======== TEXT SECTION

Making Sense of State Action
Abstract
Perhaps no question of constitutional law is more fundamental than whether the Constitution applies. The Bill of Rights, Fourteenth Amendment, and Fifteenth Amendment protect individuals’ rights from invasion by the state, but they do not protect against private action. Separating “state action” from “private action” thus poses a critical constitutional question, and it is one with which the U.S. Supreme Court has grappled more than seventy times since 1883.
Unfortunately, the Court’s state-action rulings provide something less than a model of clarity. Many rulings seem inconsistent, and issues of first impression frequently have created new lines of precedent that speak little to prior state-action rulings. The Court never has developed an overarching conceptual structure within which to tie together its many state-action rulings. Such a framework also has eluded scholars: though more than two hundred articles examine "state action," none meaningfully distinguishes between it and "private action." In the words of one scholar, the distinction has become “at least a piece of the Holy Grail that has eluded state action theorists for decades.”

================
======== INPUT FOR THIS TASK

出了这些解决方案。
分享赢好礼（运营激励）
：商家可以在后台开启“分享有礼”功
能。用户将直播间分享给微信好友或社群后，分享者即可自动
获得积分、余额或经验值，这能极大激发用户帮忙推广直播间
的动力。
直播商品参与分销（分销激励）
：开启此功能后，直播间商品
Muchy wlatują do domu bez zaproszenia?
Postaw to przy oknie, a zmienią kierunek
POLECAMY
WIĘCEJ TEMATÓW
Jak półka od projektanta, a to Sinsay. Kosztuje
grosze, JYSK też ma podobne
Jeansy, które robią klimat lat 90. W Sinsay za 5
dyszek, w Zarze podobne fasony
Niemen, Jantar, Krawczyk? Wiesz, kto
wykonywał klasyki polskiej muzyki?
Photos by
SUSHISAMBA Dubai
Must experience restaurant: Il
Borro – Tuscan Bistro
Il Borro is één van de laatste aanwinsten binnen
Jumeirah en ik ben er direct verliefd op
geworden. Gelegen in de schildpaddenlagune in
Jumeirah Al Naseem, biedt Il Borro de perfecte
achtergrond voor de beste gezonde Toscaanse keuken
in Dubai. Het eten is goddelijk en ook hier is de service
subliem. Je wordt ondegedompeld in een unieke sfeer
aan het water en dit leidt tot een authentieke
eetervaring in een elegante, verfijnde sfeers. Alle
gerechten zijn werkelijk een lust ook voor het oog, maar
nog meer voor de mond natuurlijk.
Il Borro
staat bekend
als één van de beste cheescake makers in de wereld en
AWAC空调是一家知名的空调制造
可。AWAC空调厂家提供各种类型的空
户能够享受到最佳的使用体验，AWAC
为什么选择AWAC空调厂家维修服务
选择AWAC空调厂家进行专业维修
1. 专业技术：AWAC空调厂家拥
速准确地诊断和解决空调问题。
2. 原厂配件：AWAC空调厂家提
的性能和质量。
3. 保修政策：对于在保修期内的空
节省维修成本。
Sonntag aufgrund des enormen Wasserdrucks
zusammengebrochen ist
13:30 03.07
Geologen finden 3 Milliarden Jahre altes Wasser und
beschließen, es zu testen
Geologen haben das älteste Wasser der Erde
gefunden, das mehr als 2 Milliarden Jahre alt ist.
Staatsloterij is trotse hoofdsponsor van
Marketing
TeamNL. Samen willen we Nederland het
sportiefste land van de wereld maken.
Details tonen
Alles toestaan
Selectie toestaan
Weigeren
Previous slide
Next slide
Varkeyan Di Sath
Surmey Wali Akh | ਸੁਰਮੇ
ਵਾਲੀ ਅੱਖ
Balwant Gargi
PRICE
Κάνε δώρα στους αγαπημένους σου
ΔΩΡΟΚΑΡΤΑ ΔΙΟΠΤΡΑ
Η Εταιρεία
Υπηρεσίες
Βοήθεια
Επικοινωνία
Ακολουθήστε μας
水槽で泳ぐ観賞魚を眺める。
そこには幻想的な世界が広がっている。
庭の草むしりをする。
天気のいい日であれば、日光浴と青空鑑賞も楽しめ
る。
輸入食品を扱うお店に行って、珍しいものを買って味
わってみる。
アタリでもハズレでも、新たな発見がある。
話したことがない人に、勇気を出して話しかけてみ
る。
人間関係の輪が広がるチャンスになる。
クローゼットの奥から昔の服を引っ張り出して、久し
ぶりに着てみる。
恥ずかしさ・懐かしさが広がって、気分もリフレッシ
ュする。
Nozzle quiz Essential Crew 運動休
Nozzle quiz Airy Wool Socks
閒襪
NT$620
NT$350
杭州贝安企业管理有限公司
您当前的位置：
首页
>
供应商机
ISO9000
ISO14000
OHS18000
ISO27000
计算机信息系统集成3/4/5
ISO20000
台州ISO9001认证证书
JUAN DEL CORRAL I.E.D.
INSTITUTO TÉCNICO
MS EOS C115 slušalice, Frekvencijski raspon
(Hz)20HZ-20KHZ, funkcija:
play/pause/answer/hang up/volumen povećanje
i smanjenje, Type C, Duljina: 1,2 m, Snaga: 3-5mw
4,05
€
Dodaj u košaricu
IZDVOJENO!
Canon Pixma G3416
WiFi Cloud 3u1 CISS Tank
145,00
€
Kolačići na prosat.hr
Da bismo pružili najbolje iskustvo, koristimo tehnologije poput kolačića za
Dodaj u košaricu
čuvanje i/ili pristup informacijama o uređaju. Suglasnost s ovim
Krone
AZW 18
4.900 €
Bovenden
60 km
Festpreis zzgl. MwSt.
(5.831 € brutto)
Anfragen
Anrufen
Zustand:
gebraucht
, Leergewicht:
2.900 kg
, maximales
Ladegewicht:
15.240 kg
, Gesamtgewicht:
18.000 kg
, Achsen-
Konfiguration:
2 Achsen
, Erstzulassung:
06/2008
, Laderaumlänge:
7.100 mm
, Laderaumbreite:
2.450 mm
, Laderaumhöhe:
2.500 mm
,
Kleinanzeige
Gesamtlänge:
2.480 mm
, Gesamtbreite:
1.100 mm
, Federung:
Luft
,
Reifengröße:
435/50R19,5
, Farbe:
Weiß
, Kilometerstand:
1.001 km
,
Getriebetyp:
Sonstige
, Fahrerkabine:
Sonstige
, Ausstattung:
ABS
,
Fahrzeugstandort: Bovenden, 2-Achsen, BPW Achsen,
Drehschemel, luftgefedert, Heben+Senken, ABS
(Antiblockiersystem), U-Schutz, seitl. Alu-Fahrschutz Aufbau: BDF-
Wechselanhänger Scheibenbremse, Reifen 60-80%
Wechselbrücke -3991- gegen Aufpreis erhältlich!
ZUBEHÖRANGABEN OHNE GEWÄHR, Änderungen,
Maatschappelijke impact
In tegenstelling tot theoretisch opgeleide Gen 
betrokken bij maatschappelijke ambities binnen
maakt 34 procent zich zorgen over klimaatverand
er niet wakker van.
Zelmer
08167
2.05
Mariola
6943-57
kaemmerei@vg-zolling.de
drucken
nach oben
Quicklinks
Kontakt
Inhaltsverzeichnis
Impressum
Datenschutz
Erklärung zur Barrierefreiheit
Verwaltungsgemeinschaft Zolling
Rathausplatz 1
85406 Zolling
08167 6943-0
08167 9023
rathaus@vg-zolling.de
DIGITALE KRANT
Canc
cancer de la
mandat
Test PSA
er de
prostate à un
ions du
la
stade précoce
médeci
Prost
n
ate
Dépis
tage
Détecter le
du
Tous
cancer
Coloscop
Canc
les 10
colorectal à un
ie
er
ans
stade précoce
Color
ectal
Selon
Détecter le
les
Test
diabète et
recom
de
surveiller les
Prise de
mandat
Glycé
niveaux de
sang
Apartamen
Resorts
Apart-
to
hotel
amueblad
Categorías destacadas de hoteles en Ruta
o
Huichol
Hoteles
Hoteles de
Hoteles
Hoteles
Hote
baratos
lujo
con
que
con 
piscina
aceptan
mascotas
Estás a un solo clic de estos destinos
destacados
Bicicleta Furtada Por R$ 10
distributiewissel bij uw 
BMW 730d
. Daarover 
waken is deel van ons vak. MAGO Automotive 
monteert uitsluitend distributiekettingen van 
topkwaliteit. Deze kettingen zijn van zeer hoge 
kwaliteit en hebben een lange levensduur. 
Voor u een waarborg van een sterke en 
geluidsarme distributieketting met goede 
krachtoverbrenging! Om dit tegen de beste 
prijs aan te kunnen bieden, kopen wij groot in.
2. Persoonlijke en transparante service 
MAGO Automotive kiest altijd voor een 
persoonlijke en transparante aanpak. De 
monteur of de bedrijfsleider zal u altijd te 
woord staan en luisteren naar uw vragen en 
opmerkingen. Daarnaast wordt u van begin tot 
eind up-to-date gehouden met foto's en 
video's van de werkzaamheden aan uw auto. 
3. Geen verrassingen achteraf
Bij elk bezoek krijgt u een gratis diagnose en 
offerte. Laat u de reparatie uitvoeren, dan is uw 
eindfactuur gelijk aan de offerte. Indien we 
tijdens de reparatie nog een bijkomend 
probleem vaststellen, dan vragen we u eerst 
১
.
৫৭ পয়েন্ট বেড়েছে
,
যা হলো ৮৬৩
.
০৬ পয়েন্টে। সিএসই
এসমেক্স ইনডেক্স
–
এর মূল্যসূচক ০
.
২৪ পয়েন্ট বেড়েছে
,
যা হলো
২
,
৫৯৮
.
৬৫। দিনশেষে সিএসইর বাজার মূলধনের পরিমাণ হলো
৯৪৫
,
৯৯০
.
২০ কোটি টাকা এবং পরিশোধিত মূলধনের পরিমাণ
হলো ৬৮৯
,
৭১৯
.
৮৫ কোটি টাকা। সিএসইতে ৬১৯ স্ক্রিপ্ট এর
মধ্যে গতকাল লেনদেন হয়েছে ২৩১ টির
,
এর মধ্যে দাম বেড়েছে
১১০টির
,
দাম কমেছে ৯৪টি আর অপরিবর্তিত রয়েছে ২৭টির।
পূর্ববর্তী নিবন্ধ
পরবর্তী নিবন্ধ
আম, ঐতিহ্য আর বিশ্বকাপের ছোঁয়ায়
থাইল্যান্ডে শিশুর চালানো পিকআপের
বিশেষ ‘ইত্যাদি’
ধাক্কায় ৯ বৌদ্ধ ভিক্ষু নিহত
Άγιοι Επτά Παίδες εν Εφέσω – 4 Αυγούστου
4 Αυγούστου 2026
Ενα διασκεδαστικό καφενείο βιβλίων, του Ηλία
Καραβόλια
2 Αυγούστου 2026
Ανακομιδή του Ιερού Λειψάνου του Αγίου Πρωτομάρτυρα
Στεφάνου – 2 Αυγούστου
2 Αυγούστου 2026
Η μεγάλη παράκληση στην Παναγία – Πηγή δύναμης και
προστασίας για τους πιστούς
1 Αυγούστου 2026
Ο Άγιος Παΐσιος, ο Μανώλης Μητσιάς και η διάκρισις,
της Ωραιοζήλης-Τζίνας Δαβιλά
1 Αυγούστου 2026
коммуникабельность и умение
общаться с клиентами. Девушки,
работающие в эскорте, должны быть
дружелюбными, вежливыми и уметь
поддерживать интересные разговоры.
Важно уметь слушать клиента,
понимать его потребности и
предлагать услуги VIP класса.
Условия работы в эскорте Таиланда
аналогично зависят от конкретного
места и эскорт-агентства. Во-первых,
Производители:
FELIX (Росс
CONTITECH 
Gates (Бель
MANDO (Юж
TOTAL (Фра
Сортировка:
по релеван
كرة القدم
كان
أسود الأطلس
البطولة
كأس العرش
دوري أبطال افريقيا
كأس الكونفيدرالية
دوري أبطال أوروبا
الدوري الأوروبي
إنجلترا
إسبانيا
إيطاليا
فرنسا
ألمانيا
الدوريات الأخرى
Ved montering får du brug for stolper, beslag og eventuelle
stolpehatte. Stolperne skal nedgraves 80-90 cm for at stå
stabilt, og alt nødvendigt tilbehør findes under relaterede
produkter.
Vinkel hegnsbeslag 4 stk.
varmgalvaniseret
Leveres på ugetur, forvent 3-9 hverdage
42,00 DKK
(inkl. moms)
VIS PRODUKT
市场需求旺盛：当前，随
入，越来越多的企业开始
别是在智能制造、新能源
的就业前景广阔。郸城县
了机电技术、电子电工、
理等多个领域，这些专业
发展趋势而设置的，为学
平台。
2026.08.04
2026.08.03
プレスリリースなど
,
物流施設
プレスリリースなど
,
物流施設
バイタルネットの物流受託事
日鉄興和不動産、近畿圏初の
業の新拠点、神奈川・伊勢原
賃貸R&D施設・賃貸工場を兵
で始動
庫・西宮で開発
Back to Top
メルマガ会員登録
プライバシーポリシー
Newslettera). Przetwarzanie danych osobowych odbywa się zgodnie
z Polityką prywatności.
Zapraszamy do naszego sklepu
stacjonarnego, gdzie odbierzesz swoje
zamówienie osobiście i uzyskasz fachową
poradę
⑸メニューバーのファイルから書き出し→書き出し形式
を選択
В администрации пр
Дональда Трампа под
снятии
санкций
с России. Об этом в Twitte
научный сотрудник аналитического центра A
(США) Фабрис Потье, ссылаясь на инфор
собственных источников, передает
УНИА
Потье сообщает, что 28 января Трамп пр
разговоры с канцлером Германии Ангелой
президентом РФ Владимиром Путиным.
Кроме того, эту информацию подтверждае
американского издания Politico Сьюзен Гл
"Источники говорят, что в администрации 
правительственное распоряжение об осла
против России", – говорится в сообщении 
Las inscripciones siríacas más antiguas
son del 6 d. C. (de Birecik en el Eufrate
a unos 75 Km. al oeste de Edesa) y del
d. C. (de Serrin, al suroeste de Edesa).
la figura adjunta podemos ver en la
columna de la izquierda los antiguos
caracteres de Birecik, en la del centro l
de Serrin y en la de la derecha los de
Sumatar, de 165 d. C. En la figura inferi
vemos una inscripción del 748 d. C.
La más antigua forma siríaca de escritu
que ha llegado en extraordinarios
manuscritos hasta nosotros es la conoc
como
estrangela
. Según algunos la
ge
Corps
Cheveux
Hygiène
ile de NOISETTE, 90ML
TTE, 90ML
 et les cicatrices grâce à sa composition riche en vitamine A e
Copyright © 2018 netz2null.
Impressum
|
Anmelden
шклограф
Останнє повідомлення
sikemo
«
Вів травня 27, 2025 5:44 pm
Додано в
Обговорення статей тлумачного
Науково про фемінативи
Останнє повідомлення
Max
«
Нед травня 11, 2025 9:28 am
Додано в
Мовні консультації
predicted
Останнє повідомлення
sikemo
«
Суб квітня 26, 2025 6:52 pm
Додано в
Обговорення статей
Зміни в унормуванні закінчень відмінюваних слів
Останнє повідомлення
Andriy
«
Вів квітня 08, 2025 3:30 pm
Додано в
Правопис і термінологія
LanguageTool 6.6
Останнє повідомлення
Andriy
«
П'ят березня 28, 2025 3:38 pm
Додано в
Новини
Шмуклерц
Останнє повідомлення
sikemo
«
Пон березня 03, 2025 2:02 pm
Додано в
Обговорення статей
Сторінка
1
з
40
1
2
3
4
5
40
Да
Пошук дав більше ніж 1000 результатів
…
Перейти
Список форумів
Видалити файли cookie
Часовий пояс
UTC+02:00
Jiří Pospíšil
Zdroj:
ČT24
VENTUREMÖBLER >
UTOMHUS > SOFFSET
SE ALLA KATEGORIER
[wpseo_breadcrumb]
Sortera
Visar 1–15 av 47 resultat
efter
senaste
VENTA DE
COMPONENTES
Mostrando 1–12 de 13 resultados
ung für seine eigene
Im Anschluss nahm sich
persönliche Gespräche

================

* EXERCISES TO COMPLETE
**1)** Decide whether each statement below agrees with the state-action abstract, and support each yes or no with the deciding words from that abstract, quoted exactly. (a) The U.S. Supreme Court has dealt with the state-action question more than seventy times since 1883. (b) The Court has developed an overarching conceptual structure that ties its state-action rulings together. (c) The Bill of Rights protects against private action.
**2)** Please duplicate the lines of the listing, starting at its first line and ending at the line that contains "eetervaring in een", with both of those lines included.

* RESPONSES PER TASK
**1)**
(a) Yes: "it is one with which the U.S. Supreme Court has grappled more than seventy times since 1883."
(b) No: "The Court never has developed an overarching conceptual structure within which to tie together its many state-action rulings."
(c) No: "but they do not protect against private action."

**2)**
出了这些解决方案。
分享赢好礼（运营激励）
：商家可以在后台开启“分享有礼”功
能。用户将直播间分享给微信好友或社群后，分享者即可自动
获得积分、余额或经验值，这能极大激发用户帮忙推广直播间
的动力。
直播商品参与分销（分销激励）
：开启此功能后，直播间商品
Muchy wlatują do domu bez zaproszenia?
Postaw to przy oknie, a zmienią kierunek
POLECAMY
WIĘCEJ TEMATÓW
Jak półka od projektanta, a to Sinsay. Kosztuje
grosze, JYSK też ma podobne
Jeansy, które robią klimat lat 90. W Sinsay za 5
dyszek, w Zarze podobne fasony
Niemen, Jantar, Krawczyk? Wiesz, kto
wykonywał klasyki polskiej muzyki?
Photos by
SUSHISAMBA Dubai
Must experience restaurant: Il
Borro – Tuscan Bistro
Il Borro is één van de laatste aanwinsten binnen
Jumeirah en ik ben er direct verliefd op
geworden. Gelegen in de schildpaddenlagune in
Jumeirah Al Naseem, biedt Il Borro de perfecte
achtergrond voor de beste gezonde Toscaanse keuken
in Dubai. Het eten is goddelijk en ook hier is de service
subliem. Je wordt ondegedompeld in een unieke sfeer
aan het water en dit leidt tot een authentieke
eetervaring in een elegante, verfijnde sfeers. Alle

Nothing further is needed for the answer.